The final exam will have three parts. There will be a section with short questions that can be answered with a date, word, phrase, or name. There will be three short essay questions, and the final part will be a long essay question. The short essay questions will be adapted from the long essay questions below. For the long essay, you will be given a choice of three of the questions below.

Essay Questions

  1. What is a multimedia work? Define multimedia and defend your definition. Provide examples of types of works that fit and examples that do not. Discuss how multimedia is different from other types of information, art and literature.
  2. What makes for good multimedia design? Discuss both interface and architecture design for multimedia. Provide illustrations if needed.
  3. How has the way we interact with computers changed over time? Discuss one or two different paradigms for human computer interaction. How do you think we will interact with computers in the future?
  4. What are the advantages and disadvantages of digital media over traditional media? What do we lose when we digitize information and what do we gain? Illustrate your answer by describing how we digitize either text, images, sound or video. In your discussion you should cover sampling and quantization.
  5. What are some of the key cultural issues in computing today and for the future? Discuss issues like access, gender, privacy, and intellectual property that you think are important. Provide background information about the issues you raise and what solutions you recommend.
  6. What are the important events in the history of multimedia computing? What are some of the key developments that made modern multimedia computing possible on personal computers? Explain why the events you choose are important and weave them into a coherent history of multimedia computing.
  7. What is the Internet and how has it changed how we communicate? Make sure you discuss the World Wide Web and other services in your answer.

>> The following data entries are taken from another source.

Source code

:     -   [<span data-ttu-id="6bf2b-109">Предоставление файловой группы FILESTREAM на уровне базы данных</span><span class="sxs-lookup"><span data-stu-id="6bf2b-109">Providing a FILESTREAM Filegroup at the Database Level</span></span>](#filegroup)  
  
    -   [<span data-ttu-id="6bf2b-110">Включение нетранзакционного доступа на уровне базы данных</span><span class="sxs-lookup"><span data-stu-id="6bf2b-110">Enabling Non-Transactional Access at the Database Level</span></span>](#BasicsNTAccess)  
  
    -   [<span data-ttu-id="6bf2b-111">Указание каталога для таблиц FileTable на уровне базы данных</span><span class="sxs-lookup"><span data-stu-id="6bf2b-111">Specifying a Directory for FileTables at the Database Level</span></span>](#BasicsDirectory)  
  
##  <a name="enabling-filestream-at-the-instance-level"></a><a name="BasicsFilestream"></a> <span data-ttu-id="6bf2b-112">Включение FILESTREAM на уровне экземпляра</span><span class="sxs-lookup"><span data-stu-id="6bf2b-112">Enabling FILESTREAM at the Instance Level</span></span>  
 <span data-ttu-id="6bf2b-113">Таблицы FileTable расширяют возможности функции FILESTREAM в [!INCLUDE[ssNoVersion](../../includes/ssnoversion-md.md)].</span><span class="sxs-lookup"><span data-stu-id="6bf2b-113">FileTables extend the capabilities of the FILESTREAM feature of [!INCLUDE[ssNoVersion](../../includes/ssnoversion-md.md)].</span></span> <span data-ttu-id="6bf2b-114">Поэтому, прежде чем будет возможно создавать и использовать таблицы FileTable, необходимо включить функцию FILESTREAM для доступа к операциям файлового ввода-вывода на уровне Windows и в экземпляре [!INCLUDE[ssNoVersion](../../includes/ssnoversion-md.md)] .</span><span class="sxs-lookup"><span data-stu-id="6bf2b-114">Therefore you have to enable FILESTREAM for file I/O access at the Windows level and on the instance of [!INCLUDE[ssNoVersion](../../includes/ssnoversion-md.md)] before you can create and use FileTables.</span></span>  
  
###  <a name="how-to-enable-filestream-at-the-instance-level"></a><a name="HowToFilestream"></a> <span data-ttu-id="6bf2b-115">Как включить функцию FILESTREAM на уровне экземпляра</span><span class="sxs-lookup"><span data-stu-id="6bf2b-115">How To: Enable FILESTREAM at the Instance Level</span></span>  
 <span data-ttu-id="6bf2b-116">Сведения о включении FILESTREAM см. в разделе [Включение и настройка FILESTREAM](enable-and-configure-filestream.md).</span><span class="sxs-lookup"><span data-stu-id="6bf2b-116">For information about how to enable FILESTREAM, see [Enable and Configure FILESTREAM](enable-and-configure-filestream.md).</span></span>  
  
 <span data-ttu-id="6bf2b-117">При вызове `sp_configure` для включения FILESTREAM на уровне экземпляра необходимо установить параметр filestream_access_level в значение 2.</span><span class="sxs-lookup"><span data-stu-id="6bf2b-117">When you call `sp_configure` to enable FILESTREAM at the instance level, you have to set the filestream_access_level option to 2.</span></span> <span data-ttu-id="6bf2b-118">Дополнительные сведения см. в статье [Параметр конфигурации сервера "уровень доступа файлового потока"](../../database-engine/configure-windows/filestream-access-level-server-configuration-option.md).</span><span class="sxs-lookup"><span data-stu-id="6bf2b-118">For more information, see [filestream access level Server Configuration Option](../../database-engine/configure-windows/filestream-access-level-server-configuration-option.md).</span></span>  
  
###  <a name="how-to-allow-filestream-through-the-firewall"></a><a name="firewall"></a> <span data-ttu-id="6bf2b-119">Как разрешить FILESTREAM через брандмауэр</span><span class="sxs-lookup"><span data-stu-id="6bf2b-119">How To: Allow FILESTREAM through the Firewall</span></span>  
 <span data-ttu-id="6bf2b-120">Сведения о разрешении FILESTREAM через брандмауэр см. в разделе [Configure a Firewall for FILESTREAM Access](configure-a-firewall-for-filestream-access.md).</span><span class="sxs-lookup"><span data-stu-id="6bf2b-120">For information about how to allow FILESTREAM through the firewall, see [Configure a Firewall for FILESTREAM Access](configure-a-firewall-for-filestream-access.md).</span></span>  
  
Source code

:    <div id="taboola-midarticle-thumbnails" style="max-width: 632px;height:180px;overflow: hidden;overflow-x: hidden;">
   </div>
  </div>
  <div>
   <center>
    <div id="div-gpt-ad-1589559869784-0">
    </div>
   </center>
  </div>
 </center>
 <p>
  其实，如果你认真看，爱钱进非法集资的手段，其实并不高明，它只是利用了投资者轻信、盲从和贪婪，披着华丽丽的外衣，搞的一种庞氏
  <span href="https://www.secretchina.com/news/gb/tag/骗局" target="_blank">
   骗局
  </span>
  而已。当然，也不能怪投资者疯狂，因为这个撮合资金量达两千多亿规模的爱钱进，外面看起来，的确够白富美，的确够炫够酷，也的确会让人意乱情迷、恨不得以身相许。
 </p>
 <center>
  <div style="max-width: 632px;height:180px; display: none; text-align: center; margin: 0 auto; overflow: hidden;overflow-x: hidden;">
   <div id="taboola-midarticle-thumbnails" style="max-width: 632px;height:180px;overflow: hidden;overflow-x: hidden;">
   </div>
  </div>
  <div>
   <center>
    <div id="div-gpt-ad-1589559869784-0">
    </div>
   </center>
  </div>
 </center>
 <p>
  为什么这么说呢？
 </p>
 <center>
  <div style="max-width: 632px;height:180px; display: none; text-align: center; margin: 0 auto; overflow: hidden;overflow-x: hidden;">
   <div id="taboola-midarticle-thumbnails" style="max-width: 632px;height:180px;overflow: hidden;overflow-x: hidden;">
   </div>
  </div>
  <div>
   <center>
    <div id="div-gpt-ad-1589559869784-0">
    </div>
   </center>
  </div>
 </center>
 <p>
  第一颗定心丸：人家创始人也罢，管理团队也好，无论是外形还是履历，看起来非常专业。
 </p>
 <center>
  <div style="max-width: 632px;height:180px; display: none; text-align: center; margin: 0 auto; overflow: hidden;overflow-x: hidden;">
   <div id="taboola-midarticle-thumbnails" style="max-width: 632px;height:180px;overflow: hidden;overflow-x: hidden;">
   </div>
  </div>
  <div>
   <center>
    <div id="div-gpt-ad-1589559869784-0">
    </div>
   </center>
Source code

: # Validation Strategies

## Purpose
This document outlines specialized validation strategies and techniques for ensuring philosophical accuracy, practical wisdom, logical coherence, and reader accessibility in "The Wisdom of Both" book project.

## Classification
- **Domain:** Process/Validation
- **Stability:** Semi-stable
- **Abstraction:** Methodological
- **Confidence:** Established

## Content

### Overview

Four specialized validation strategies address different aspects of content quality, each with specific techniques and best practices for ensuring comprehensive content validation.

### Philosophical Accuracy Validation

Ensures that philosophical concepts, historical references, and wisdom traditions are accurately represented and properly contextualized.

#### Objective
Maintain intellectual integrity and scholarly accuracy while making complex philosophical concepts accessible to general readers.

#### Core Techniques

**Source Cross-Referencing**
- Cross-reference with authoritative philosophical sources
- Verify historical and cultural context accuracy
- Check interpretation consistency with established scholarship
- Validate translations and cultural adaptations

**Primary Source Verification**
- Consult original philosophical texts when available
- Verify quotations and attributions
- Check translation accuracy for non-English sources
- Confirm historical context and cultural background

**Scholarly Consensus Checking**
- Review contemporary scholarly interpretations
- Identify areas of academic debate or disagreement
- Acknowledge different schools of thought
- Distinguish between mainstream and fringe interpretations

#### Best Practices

  8. What is interactivity? Is interactivity important to multimedia? How would you assess the interactivity of a digital work?
  9. What is a hypertext? How is a hypertext different from or similar to other types of texts? What are some of the uses of hypertexts? Are hypertexts multimedia works?
  10. How can computers enhance teaching and learning, if at all? What do critics of computers in education say? In particular, discuss the possibilities and limitations of multimedia works.